How can we assess human-agent interactions? Case studies in software agent design
Researchers propose PULSE, a framework for evaluating human-agent interactions in software engineering rather than relying solely on automated benchmarks. The framework combines human feedback with machine learning predictions to assess user satisfaction, revealing significant gaps between benchmark performance and real-world agent effectiveness across 15,000 users.

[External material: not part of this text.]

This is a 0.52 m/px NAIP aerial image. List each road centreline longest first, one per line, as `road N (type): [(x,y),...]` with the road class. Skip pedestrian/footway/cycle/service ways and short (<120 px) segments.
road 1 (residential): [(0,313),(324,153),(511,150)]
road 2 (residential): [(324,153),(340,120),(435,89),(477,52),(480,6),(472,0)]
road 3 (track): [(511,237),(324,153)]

Current evaluation methods for LLM-powered agents prioritize automation metrics while overlooking the collaborative dynamics that define practical deployment. PULSE addresses this fundamental mismatch by centering human satisfaction in agent assessment, acknowledging that real-world software engineering remains deeply interactive rather than fully autonomous. This shift reflects growing recognition that benchmark scores—often optimized for controlled environments—poorly predict actual user experience and agent utility.
The study's deployment across 15,000 developers using OpenHands reveals critical insights: agent design decisions significantly impact satisfaction in unpredictable ways, with real-world performance sometimes contradicting benchmark rankings. The researchers found anti-correlation between claude-sonnet-4 and gpt-5 performance in practice versus controlled tests, suggesting benchmark gaming or domain-specific limitations. PULSE's ability to reduce confidence intervals by 40% compared to standard A/B testing indicates more statistically robust evaluation methodology.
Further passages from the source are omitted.